* Requirements *
Please revise the data from the line containing "Document page, 1500x1125 pixels." through the end, replacing "layout element" with "page element" and leaving everything else unchanged.

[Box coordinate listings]
****************************************
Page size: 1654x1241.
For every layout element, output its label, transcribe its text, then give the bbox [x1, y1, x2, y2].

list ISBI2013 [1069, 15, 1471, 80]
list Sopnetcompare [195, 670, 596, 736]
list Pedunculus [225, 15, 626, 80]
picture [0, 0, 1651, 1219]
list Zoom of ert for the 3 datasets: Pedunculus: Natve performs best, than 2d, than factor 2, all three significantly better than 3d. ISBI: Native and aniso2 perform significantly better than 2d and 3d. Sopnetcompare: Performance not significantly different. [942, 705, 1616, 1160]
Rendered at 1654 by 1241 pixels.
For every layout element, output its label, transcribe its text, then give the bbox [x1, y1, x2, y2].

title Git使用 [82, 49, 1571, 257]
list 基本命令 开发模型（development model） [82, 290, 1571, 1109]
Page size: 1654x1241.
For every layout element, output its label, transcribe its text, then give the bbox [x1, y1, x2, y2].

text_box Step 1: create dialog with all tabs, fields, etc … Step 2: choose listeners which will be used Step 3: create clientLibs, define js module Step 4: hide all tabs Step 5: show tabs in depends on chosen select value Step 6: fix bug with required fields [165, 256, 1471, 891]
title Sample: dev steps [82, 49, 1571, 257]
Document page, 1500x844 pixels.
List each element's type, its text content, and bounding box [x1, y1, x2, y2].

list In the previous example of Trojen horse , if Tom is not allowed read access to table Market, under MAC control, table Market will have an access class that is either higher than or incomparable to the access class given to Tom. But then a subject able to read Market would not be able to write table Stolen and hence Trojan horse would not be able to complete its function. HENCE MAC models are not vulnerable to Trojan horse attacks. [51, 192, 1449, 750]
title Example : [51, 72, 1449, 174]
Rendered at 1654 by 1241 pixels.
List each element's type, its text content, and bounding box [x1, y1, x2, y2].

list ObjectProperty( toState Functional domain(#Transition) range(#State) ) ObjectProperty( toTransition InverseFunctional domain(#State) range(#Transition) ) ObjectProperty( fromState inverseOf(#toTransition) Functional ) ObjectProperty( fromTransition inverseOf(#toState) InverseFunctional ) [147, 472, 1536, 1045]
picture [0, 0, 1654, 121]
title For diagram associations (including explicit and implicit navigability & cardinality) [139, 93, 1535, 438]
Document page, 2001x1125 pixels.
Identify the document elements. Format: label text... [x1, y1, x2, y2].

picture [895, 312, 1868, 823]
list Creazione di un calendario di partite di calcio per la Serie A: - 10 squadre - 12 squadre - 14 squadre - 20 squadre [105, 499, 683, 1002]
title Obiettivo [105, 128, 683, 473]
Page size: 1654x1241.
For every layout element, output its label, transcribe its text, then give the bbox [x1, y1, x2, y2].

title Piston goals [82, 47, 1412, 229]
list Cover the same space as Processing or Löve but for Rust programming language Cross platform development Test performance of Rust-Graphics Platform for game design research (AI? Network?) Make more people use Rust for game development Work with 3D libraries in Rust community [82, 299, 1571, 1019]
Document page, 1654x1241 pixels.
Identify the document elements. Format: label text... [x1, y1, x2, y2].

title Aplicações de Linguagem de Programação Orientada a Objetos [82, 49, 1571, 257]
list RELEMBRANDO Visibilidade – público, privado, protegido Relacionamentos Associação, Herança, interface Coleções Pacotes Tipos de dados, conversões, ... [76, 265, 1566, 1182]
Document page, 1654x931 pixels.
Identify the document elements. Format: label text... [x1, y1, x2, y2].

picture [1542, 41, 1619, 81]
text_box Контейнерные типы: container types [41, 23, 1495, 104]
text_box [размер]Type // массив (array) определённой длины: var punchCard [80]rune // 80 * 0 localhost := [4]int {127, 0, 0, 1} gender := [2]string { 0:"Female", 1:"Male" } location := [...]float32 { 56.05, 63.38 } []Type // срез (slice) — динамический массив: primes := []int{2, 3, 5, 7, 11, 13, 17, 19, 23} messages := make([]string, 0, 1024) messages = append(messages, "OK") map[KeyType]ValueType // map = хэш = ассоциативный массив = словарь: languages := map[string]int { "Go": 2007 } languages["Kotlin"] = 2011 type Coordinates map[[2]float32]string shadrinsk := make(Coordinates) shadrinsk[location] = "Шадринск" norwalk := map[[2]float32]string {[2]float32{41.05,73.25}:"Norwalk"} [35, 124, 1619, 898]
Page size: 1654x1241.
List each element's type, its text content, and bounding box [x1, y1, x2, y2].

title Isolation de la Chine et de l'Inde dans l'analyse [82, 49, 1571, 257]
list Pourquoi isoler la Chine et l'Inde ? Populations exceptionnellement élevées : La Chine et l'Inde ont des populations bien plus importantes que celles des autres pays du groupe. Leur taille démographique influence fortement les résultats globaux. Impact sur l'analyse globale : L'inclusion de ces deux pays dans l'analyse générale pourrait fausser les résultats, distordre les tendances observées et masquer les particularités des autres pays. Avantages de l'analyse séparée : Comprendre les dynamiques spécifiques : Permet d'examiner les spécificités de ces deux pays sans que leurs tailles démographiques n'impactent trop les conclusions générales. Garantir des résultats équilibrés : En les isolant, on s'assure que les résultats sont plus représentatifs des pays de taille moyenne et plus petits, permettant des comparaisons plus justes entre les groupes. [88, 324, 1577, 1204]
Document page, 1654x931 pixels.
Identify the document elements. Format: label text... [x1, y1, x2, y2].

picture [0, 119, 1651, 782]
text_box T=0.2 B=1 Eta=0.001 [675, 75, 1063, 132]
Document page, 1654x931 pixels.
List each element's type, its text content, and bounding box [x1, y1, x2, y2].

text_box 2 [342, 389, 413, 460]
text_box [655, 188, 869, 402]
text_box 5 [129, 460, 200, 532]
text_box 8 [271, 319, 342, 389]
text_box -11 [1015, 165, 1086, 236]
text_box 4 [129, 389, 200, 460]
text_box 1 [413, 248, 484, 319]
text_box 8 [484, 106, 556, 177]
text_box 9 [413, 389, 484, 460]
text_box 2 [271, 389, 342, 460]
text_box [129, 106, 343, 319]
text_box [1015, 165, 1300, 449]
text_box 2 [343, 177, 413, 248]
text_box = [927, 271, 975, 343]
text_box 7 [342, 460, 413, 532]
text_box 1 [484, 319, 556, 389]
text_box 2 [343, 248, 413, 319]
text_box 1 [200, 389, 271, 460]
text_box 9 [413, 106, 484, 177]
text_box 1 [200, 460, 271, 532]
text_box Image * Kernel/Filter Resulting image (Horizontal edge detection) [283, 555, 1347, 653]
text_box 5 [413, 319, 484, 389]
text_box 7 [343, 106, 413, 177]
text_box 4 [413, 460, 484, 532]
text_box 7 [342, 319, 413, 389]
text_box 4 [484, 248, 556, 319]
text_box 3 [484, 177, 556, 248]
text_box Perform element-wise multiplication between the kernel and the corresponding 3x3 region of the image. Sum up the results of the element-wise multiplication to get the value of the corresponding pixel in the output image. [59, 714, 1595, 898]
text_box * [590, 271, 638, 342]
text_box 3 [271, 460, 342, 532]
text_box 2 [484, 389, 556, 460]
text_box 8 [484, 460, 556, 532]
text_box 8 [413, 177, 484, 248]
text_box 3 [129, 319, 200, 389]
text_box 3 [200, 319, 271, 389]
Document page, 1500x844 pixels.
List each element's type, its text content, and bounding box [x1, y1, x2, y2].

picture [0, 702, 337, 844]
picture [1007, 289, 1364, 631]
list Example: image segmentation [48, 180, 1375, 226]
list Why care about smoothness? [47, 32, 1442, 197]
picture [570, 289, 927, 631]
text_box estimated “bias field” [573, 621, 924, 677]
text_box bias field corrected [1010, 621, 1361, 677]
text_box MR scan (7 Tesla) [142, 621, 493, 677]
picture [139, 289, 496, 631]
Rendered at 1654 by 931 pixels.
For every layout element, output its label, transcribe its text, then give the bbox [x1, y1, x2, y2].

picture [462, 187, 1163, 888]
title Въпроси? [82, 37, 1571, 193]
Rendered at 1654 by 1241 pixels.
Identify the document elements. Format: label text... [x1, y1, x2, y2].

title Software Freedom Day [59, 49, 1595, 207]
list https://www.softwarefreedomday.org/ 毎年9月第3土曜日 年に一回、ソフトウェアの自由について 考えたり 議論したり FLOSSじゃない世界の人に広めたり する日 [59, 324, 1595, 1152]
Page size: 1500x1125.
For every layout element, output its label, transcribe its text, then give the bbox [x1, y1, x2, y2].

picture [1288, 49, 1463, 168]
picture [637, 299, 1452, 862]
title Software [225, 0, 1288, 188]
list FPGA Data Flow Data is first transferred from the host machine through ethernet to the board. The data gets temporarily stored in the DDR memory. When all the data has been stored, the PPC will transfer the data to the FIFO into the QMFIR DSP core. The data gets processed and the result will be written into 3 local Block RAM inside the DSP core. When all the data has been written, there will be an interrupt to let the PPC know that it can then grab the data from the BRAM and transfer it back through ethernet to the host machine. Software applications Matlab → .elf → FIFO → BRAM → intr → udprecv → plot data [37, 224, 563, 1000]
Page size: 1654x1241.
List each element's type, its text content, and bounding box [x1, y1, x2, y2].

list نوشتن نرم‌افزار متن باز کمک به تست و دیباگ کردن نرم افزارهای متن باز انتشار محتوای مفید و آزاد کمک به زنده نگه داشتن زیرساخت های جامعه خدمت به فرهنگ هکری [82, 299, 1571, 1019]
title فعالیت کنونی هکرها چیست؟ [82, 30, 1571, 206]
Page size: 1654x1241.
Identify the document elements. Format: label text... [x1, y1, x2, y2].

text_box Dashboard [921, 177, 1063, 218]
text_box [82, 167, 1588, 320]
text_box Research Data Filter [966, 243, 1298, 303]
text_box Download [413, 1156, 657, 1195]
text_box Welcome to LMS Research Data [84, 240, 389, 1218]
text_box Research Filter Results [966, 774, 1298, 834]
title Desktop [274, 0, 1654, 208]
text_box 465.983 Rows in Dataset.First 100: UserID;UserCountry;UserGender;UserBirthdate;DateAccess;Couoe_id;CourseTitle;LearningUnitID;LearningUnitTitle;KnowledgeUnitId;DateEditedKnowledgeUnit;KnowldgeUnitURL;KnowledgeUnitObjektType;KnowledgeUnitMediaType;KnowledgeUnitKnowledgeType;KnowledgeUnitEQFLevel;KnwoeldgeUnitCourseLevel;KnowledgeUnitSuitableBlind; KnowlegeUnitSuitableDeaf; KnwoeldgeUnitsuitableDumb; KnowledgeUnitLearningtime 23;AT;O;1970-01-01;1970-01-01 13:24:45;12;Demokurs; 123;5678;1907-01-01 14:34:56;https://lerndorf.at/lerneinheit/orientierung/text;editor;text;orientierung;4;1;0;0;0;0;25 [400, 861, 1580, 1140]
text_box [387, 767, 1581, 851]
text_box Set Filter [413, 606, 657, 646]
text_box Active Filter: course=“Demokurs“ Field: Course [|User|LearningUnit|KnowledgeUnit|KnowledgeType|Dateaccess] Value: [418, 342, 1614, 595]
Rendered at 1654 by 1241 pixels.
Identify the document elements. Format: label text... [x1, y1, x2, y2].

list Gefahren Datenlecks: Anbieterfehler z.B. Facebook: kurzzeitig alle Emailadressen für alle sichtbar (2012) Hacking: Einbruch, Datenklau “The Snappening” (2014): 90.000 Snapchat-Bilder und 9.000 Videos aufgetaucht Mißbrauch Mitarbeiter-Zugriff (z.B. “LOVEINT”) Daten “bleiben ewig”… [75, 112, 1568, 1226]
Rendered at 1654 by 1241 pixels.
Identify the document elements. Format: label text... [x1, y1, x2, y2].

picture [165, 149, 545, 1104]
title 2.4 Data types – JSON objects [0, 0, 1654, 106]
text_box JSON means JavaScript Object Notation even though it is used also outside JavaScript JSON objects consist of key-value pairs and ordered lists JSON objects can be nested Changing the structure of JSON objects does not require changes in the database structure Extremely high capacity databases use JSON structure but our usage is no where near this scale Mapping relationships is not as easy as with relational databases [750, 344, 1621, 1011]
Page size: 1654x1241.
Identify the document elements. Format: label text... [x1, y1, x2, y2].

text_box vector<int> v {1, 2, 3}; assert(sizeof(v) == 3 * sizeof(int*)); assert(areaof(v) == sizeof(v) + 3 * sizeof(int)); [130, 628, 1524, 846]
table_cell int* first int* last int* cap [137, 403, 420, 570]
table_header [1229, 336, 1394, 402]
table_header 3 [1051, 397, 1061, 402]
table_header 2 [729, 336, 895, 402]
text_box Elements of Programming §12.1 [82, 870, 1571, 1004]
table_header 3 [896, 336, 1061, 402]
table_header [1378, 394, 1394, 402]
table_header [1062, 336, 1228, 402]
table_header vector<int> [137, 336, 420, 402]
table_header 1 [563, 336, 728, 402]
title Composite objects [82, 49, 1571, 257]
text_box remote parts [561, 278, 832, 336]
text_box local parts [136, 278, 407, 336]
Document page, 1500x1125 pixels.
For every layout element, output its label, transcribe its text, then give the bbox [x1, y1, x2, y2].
****************************************
* Right answer *
Document page, 1500x1125 pixels.
For every page element, output its label, transcribe its text, then give the bbox [x1, y1, x2, y2].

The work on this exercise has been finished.